About 2200 sq ft heated with my stove. Located int he center of the south wall and facing the split stair well. Works best when I have a fan at the bottom of the stairs blowing air TOWARDS the stove. Cold air moves much more easily than warm. I also have a fan in the stairwell ceiling which is in the winter mode ( pulling air up) Down stairs run 78-82 upstairs 74-76, a little cooler in the bedrooms. Ck the codes in your area before you go cutting holes. I think you might get around it by having duct work that drops down to the floor. Add a fan and make sure it is pulling air down to the floor on the bottom level. The air removed from the rooms upstairs will quickly be replace by the air being pulled up the stairs and drawn to the area that had the air pulled out.


----------



## Swaybar (Nov 30, 2010)

I do.  I have an electrostatic air cleaner facing the door, and a Hepa filter in the hall way upstairs. The two units seem to move enough air to heat the house.  I have furnace thermostat set at 65, but pellet stove keeps it above that unless I forget to feed it.  On a sunny day house will get in mid 70's.  

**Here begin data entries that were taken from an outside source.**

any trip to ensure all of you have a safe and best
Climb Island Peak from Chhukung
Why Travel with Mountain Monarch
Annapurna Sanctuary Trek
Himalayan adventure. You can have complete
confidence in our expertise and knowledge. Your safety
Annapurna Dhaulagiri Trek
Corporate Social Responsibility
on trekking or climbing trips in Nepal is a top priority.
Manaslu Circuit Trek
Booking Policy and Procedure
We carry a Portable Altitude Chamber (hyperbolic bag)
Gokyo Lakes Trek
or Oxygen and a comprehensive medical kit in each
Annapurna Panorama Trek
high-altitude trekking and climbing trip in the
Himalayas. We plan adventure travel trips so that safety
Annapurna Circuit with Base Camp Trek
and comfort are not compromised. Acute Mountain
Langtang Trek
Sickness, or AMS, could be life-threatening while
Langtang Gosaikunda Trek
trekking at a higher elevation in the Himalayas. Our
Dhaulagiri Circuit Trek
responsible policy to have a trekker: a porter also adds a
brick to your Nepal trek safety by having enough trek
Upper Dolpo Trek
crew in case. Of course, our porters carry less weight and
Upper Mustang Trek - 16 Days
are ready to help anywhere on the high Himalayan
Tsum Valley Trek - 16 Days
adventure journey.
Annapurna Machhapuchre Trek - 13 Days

I have stove set on stove temp at a rate that burns one bag a day.


----------



## Mike49024 (Dec 1, 2010)

I have a raised ranch with 2 fireplaces.  On the lower level I have a direct vent gas fireplace which I use for supplemental heat while I'm down there.  I am in the process of adding a pellet insert to the fireplace upstairs, because that is where most of my time is spent.

The direct vent downstairs does a great job of heating that level, however I do not notice much heat from it on the upper level.


----------



## Don2222 (Dec 1, 2011)

Hello

Here are more pics of getting my heat up from the basement!

See my slide show of the registers with a thermostat to automatically turn the fans on to bring up the heat!
http://tinyurl.com/3knkvjh

Also see how much heat pellet stove ductwork can provide!
https://www.hearth.com/econtent/index.php/forums/viewthread/71518/


----------



## hoverfly (Dec 2, 2011)

AirShare  Check this out.  These should be much more quite.


----------



## SummersHeatNewGuy (Dec 2, 2011)

I heat my 2000sqft raise ranch with my stove. I took the stairway door off and cut out vent hole 10-12 feet in front of the stove. Fan on the stove puts out a lot so vent on top didnt make sense and 10-12 ft because of fire code. Stove is at one end of the basement. I put a fan from a small humidifier on the second floor pulling the heat up. You can actually feel the air cycling from the the vent, down the hall, then the cold air returning down the stairs.  Works great for me.


----------



## Lake Girl (Dec 2, 2011)

The Aireshare systems appear to provide fire stop protection but CFM is 75 compared to 6" in-line duct fans by Suncourt at 250CFM.  In-line fans caution on duct temp not to exceed 140 F.  We're using existing ducting as cold air return but still figuring out the rest.

www.tjernlund.com Aireshare systems - level to level or room to room


----------